Forschungsprogramm

Gibt es im Netz auf jede Frage eine Antwort? Sind Zeitungen, Zeitschriften und Bücher in wenigen Jahren verschwunden? Wieso funktionieren Marketing und PR nicht mehr wie bisher? Hat das Internet erkenntnistheoretische Konsequenzen? Ist der Computer eine Bedrohung für den Menschen oder bildet sich mit seiner Hilfe eine Kultur uneingeschränkter Freiheit?

Mit der Einführung des Internets als Verbreitungsmedium ist die Gesellschaft mit neuen Kontingenzerfahrungen konfrontiert: Jeder kann im Internet an Kommunikation teilnehmen, also Irritationen auslösen. Jeder, das sind prinzipiell unendlich viele Bewusstseinssysteme. Die Menge an unterschiedlichen Kommunikationsangeboten, die jetzt offeriert wird, ist beinahe unüberschaubar groß und aus Sicht der Gutenberg-Galaxis nicht mehr zu bewältigen. Der entstandene Sinnüberschuss sprengt – hyperirritierend – jene Mechanismen, die sich mit dem Übergang in die moderne Gesellschaft zur erfolgreichen Fortsetzung der Kommunikation etabliert hatten.
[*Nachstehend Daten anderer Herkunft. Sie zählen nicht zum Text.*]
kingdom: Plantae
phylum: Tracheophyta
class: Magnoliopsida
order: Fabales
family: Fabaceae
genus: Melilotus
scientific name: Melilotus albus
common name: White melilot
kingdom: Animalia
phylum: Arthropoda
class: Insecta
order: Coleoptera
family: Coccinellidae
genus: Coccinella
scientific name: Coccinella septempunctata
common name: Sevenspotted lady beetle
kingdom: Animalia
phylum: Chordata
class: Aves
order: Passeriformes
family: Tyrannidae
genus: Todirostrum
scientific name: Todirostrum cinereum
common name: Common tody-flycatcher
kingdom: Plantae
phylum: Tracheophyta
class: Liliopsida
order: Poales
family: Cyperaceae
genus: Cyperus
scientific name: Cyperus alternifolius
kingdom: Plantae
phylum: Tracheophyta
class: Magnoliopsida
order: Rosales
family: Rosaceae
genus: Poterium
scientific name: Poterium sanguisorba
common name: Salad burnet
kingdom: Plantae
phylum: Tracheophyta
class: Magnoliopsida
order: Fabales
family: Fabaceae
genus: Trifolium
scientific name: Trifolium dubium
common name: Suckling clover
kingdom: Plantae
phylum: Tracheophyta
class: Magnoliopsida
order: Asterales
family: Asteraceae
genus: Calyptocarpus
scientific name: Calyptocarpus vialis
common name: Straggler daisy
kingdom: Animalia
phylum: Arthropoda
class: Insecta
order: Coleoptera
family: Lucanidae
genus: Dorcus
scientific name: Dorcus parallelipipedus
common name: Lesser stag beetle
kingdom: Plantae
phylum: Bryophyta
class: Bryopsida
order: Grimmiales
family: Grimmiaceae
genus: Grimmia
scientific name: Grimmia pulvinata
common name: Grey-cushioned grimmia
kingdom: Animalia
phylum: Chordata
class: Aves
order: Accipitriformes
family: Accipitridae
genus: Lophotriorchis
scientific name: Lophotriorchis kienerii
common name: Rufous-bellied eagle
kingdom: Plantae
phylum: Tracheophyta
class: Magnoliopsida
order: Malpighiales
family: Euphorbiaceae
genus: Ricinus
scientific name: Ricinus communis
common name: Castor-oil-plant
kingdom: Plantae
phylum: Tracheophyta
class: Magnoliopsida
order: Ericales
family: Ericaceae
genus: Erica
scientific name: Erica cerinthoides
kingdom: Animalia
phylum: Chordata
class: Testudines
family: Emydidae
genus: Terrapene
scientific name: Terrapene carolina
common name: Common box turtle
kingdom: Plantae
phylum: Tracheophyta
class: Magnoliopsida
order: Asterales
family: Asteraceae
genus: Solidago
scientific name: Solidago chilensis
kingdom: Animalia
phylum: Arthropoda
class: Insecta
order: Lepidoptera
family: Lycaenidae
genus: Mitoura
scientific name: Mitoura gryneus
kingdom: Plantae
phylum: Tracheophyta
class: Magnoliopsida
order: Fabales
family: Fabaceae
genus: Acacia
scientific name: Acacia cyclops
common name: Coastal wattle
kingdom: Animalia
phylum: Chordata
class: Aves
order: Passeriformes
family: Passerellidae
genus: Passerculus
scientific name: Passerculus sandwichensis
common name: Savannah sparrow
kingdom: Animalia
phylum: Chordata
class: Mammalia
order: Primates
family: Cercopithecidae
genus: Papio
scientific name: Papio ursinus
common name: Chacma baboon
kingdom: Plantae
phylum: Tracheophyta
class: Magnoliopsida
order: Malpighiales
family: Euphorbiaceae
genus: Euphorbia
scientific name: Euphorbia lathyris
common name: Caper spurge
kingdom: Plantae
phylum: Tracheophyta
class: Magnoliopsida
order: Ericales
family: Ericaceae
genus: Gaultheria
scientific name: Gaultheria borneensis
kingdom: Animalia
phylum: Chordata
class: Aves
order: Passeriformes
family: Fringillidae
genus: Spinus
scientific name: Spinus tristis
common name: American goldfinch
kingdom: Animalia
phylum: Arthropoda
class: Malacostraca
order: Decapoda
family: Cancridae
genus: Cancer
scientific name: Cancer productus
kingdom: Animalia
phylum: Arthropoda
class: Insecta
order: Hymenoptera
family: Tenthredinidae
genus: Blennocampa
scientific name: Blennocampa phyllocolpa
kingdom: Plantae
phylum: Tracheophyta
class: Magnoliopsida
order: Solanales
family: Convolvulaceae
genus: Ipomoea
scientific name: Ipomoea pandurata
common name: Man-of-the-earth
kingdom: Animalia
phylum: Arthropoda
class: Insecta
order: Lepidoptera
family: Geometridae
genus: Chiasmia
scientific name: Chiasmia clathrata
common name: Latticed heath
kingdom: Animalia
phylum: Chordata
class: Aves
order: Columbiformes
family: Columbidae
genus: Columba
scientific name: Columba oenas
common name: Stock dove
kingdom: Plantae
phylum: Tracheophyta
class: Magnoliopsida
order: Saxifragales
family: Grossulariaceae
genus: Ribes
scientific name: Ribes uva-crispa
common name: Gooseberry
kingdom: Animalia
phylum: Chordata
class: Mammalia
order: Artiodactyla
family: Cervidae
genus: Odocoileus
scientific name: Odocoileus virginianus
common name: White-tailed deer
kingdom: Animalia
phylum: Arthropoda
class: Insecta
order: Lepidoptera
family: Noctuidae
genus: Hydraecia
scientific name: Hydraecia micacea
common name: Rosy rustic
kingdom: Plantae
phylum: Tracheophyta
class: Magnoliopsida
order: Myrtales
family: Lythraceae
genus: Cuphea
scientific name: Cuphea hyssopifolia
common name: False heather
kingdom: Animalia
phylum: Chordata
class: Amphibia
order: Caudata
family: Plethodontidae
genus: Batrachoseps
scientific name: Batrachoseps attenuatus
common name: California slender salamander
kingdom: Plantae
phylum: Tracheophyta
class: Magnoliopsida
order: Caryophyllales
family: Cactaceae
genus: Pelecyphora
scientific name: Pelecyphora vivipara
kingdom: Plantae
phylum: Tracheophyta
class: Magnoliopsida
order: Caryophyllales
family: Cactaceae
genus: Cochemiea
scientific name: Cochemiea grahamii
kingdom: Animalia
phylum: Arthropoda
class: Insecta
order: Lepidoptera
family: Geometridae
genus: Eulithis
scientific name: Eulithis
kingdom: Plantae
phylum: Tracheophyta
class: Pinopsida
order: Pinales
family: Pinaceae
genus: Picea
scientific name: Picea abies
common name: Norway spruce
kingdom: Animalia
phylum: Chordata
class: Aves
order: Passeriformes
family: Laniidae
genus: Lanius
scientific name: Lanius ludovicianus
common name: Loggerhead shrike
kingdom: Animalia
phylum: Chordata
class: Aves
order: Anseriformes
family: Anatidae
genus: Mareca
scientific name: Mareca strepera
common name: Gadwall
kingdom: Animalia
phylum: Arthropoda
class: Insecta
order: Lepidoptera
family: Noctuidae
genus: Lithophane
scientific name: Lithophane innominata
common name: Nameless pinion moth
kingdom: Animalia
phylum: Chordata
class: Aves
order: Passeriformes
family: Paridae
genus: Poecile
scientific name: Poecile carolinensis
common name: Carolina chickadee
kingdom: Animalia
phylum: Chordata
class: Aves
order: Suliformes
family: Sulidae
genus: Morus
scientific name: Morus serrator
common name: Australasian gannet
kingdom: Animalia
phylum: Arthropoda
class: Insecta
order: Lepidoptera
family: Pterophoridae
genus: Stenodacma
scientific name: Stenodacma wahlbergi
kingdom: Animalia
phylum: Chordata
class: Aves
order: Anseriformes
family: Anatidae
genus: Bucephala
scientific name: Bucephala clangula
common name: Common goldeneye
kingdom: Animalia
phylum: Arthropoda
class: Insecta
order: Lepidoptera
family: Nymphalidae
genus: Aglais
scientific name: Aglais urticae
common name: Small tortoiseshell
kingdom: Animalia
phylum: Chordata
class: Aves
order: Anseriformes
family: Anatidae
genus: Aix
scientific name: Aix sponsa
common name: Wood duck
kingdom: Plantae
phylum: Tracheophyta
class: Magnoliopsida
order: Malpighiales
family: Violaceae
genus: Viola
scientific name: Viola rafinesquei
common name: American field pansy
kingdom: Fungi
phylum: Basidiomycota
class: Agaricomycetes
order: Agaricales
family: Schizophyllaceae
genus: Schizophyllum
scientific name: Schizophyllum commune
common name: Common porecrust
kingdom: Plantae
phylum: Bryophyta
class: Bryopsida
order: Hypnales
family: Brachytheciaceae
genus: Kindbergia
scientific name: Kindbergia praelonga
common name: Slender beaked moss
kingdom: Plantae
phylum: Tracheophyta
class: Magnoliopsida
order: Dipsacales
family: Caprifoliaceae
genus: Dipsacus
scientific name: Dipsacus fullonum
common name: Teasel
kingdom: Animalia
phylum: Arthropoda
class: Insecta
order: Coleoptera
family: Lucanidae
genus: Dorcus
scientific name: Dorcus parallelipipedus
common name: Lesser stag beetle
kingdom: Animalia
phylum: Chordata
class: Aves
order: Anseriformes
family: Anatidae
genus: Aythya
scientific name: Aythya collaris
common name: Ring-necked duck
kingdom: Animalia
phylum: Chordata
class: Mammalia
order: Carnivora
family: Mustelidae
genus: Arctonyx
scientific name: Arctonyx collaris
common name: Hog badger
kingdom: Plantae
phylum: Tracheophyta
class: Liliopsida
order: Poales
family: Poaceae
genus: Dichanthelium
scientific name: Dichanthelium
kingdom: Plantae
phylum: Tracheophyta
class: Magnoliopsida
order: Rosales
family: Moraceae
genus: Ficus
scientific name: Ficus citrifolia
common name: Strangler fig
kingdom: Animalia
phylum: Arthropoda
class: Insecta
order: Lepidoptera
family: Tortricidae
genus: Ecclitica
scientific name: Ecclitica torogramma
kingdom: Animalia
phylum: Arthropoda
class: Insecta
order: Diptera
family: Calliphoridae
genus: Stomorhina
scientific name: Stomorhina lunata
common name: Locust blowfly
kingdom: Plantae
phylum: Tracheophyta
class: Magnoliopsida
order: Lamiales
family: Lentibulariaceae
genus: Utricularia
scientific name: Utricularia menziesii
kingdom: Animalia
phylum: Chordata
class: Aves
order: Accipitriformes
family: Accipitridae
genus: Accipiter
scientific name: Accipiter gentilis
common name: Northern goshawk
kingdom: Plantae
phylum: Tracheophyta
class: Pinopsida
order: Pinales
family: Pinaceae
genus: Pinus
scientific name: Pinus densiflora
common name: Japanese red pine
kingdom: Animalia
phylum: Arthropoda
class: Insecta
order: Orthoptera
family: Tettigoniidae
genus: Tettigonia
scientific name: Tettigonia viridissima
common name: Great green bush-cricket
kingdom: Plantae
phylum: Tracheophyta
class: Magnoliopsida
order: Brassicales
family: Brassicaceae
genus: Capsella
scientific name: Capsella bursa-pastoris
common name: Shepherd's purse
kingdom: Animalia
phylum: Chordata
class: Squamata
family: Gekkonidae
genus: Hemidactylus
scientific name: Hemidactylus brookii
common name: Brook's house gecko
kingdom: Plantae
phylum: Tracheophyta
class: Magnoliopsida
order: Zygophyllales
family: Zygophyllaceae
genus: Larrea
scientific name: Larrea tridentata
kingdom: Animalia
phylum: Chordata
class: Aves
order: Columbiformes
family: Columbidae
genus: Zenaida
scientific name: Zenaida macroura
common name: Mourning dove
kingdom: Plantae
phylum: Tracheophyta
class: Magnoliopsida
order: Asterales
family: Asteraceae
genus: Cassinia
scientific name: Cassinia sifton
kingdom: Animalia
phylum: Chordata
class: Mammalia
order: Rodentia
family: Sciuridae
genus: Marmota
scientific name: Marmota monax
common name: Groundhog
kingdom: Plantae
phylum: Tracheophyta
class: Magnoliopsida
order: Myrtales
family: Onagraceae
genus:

Demgegenüber hat es die Kommunikation mit konkret begrenzten Aufmerksamkeitspotenzialen der prozessierenden Systeme zu tun. Im Zeitalter des Internets ist Aufmerksamkeit eine knappe Ressource. Daraus ergibt sich, dass mindestens eine Schwelle, die zur Motivation von Kommunikation überwunden werden muss, nicht mehr hinreichend häufig in Wahrscheinlichkeit transformiert werden kann: erreicht Kommunikation überhaupt einen Adressaten?

Das ist ein Problem für die Autopoiesis der Gesellschaft. Sie muss folglich auf ihr jüngstes Verbreitungsmedium reagieren und ihre Strukturen an die neuen Kommunikationsbedingungen anpassen, will sie ihren Fortbestand nicht riskieren. Diese Anpassungsleistungen bilden den zentralen Themencluster, der die Arbeit der Mitglieder von Gesellschaft und Kontingenz orientiert. Die wissenschaftliche Perspektive des Forschungskollegs ist es, Erklärungspotenziale zu kondensieren und der Selbstbeobachtung der Gesellschaft zur Verfügung zu stellen. Dazu nimmt das Forschungskolleg eine interdisziplinäre Perspektive ein, die durch eine grundlegende inhaltliche und personelle Offenheit einerseits und andererseits durch eine starke Vernetzung mit weiteren Projekten reflektiert wird.